TASK DIRECTIONS: Format the lines below as a JSON list of strings, one string per line, omitting blank lines. Leave the pictures out of the list.

***** MATERIALS PROVIDED

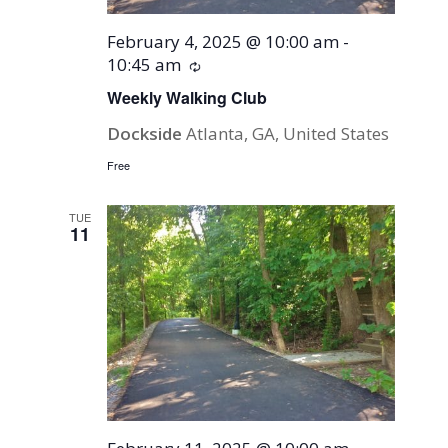
February 4, 2025 @ 10:00 am
-
10:45 am
Recurring
Weekly Walking Club
Dockside
Atlanta, GA, United States
Free
TUE
11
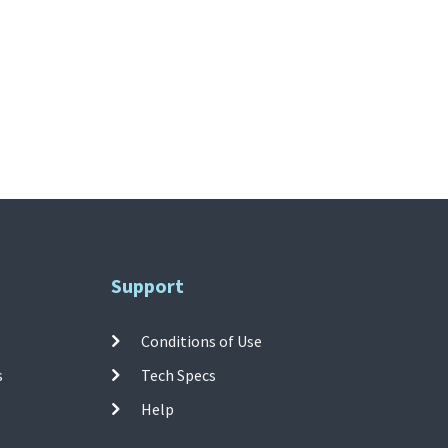
Support
Conditions of Use
s
Tech Specs
Help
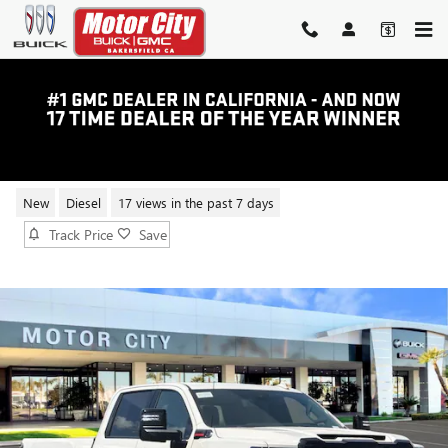
Skip to main content
2026 GMC SIERRA 2500 HD AT4
New
Diesel
17 views in the past 7 days
Track Price
Save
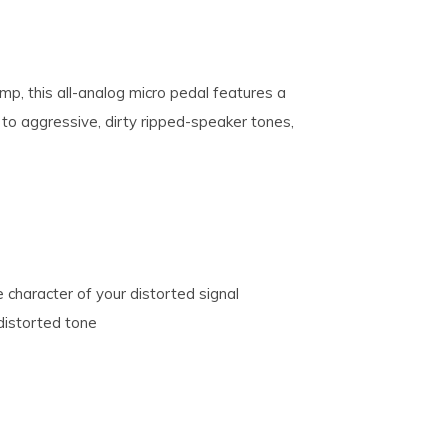
mp, this all-analog micro pedal features a
to aggressive, dirty ripped-speaker tones,
 character of your distorted signal
distorted tone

**********

RESPONSE TO THE TASK:
[
  "February 4, 2025 @ 10:00 am",
  "-",
  "10:45 am",
  "Recurring",
  "Weekly Walking Club",
  "Dockside",
  "Atlanta, GA, United States",
  "Free",
  "TUE",
  "11",
  "Support",
  "Conditions of Use",
  "s",
  "Tech Specs",
  "Help",
  "Skip to main content",
  "2026 GMC SIERRA 2500 HD AT4",
  "New",
  "Diesel",
  "17 views in the past 7 days",
  "Track Price",
  "Save",
  "mp, this all-analog micro pedal features a",
  "to aggressive, dirty ripped-speaker tones,",
  " character of your distorted signal",
  "distorted tone"
]